Pero estaba demasiado absorto en mis propios pensamientos, demasiado apático y deprimido para que me preocupase lo que sucedía a mi alrededor. Me sentía casi como en los instantes previos a la invasión de Lepidor, cuatro años antes. Y por la misma razón. Pero ahora, por muy mal que hubiese escogido el momento, no había actuado guiada por la ira ni el odio.

¿O me equivocaba? Hasta entonces, Ravenna sólo me había dicho que me amaba en una única ocasión, la noche en que me drogó antes de escapar de Ilthys. Las dos veces parecía estar intentando atenuar el golpe.

Además, me dije a mí mismo, debí haber sabido lo que se avecinaba. Había sentido la distancia que nos separaba desde aquella noche en Ilthys o quizá desde antes. La confianza no era la única barrera que ella nunca había cruzado, sino sólo la más importante.

Tras un instante, la introspección abrió paso a la simple desesperación, y olvidé tanto las pesadillas como la traición de Sagantha. No había nada que pudiese aliviar mi dolor. Nada que atenuase el golpe.

Y en algún momento debí de dormirme porque tuve otras pesadillas.

Estaba solo en un enorme salón coronado en una cúpula cuyas caras de cristal estaban sostenidas por arbotantes que se arqueaban hasta unirse muy por encima de mi cabeza. Brillantes rayos de sol confluían en el suelo de mármol, cuyo diseño simulaba un remolino, en cuyo centro estaba yo.

―¿Dónde estoy? ―pregunté.

―Prometiste traer aquí a Ravenna ―respondió una voz conocida. Me volví y allí estaba mi hermano, con la túnica y la capa blanca, al parecer indiferente al increíble calor―. Ya nunca lo harás.

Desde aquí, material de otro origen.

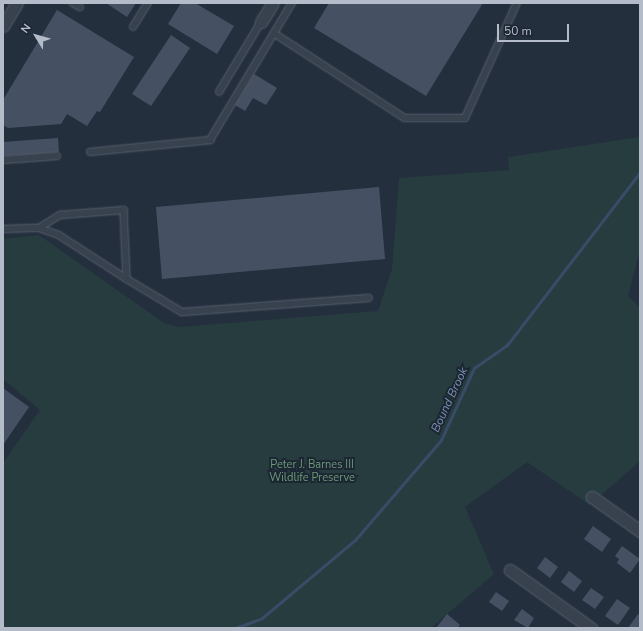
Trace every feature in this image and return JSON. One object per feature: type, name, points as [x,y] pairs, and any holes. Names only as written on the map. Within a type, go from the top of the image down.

Miré alrededor, intentando orientarme, pero el salón era tan inmenso que en todas direcciones sólo veía el océano. Traté de moverme hacia el borde del remolino, pero era como si caminase siempre sobre el mismo punto, incapaz de escapar del centro.

―¿Dónde estamos?

―En el lugar más bendito del mundo ―informó Orosius―. El salón de las Profundidades del Tiempo, en Sanction.

Una parte de mí quiso decir que Sanction se había perdido, pero allí estaba. Recordé haberle prometido a Ravenna que algún día veríamos juntos el ocaso desde ese lugar, como lo habían hecho los jerarcas generación tras generación antes de la usurpación. Era una especie de ritual cuyos orígenes se perdían en el tiempo. Ningún texto que hubiese leído decía por qué eso era tan importante.

―El sol empieza a esconderse ―señaló Orosius y me protegí los ojos del resplandor. Era mucho más entrada la tarde de lo que imaginaba―. Tu tiempo es limitado.

―No soy jerarca.

―Lo eres, te designé jerarca antes de morir. Te entregué mi medallón, ¿qué has hecho con él?